TEXTE:
▬▬▬

[ Intro ] La machine de propagande de l'Union européenne
Un rapport met en lumière le jeu trouble des institutions européennes qui utilisent médias et ONG pour pousser leur agenda politique. A l'instar de USAID, sauf que personne n'en parle.

Dans un rapport de 53 pages réalisé avec le think tank Mathias Corvinus Collegium à Bruxelles et publié originellement en anglais sur son site, le journaliste Thomas Fazi expose comment s’organise la machine de propagande de l’Union européenne.
On y découvre comment les institutions de l’Union européenne financent des ONG, des médias, des associations de la société civile pour pousser ses “valeurs”, notamment au travers du programme CERV (Citoyens, Egalités, Droits-Rights, Valeurs), programme doté d’un budget de 1,56 milliard d’euros sur lequel L’Eclaireur s’est aussi penché – nous y reviendrons. Ainsi, l’UE promeut ses propres politiques, organisant une forme de censure et un insidieux système aussi inégalitaire qu’orienté - une forme de corruption? - d’attribution de subventions contribuant à amplifier le discours “dominant”, à étouffer toute voix dissidente, ou qui s’écarterait un tant soit peu de la doxa officielle : celle d’une UE non seulement intégrée mais également promise à un seul horizon, son élargissement.
Thomas Fazi est un chercheur indépendant, écrivain et journaliste basé à Rome en Italie. Il publie dans UnHerd et Compact et est aussi l’auteur de plusieurs ouvrages 1.
Le Mathias Corvinus Collegium (MCC) est un établissement d'enseignement privé hongrois et un lieu de débats et de réflexions implanté dans plusieurs villes de Hongrie et d'Europe.
Eminemment suspect le MCC ? Le cercle de réflexion fondé en 1996 s’est notoirement étoffé depuis 2020 grâce à un financement conséquent du gouvernement de Viktor Orban 2 et qui lui vaut d’être rangé au rayon d’ONGOG – organisation non gouvernementale organisée par le gouvernement – par VSquare, un réseau de médias d’investigation… que l’on peut tout aussi suspecter de partialité au vu de ses diatribes antirusse, ses critiques du gouvernement Orban et de son financement. Parmi ses soutiens initiaux figure le National Endowment for Democracy, une “filiale” de la CIA.
Bonnet blanc et blanc bonnet ?
Une chose est sûre : le MCC, qui revendique le droit à la liberté de penser autrement et appelle à la mise en place d’un Département de l'efficacité gouvernementale de l'UE inspiré du DOGE de l'administration Trump - il est loin d’être le seul - bouscule l’ordre établi. Voir la panique qui a saisi certains dirigeants en 2024 lors de l’annonce d’une réunion à Bruxelles, coorganisée par le MCC, de la droite radicale européenne et les tentatives, anticonstitutionnelles, d’empêcher sa tenue.

▬▬▬

DONNÉES BRUTES:
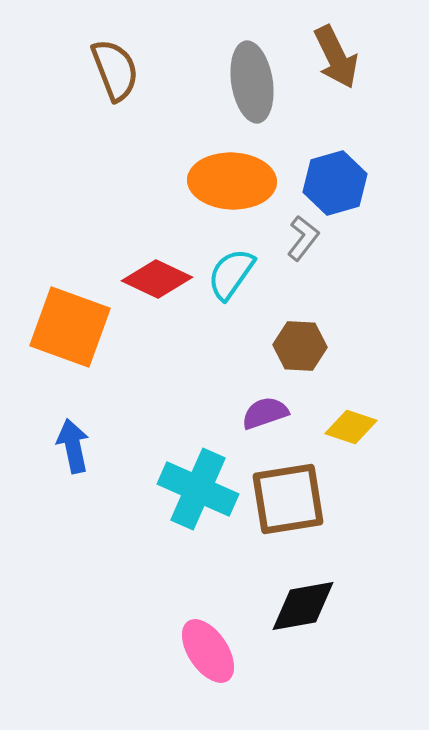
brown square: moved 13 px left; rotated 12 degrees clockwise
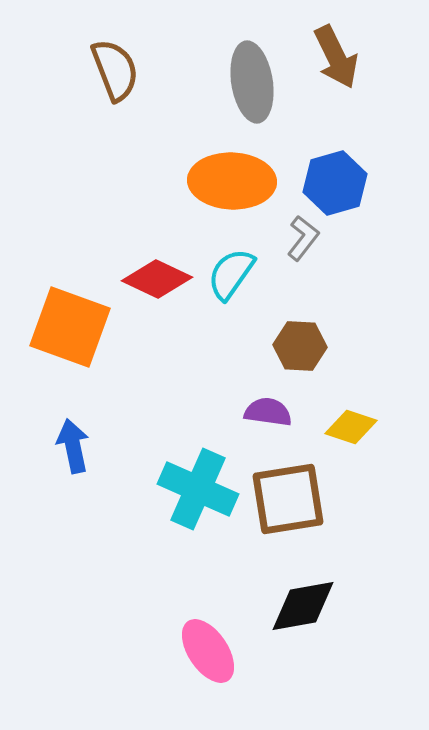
purple semicircle: moved 3 px right, 1 px up; rotated 27 degrees clockwise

▬▬▬

SÉRIE D'EXERCICES:
1. Selon l'article sur la propagande de l'Union européenne, quels mots recouvre le sigle CERV ?
2. Recopiez l'article sur la propagande de l'Union européenne en commençant par « Dans un rapport » et en allant jusqu'à « de l’Union européenne. » inclus.
3. Poursuivez l'article sur la propagande de l'Union européenne après sa dernière phrase.
Les données constituent un matériau indépendant de l'article.

LISTE DES RÉPONSES:
1. Citoyens, Egalités, Droits-Rights, Valeurs

2.
Dans un rapport de 53 pages réalisé avec le think tank Mathias Corvinus Collegium à Bruxelles et publié originellement en anglais sur son site, le journaliste Thomas Fazi expose comment s’organise la machine de propagande de l’Union européenne.

3.
Que l’on adhère ou pas à ces valeurs, il reste profondément dérangeant que des voix critiques, telle celle de Thomas Fazi (c’est aussi le travail d’un journaliste) que l’on peut difficilement suspecter de conservatisme – Thomas Fazi est marqué à gauche, si tant est que cette orientation ait une signification aujourd’hui – ne trouvent d’écho que dans les cercles conservateurs et que ses travaux ne soient pas relayés en France, même à la marge3. Quant à la Commission européenne, interpellée à ce sujet par le Berliner Zeitung, le principal quotidien à Berlin, elle s’est contentée de balayer le sujet d’un revers de la main.
“Les organisations qui reçoivent des fonds sont seules responsables de leurs propres opinions, qui peuvent ne pas refléter celles de la Commission”, a répondu la Commission.
Il est profondément dérangeant que personne ne s’empare de la question, n’en débatte, voire ne la critique. Dans un énième exercice d’invisibilisation qui ne fait que retarder une déflagration qui risque d’être violente si elle ne peut passer par les urnes tant le fossé entre les politiques portées par les institutions européennes et les peuples devient grandissant.
C’est en cela que la lecture du rapport particulièrement fouillé et sourcé de Thomas Fazi est indispensable.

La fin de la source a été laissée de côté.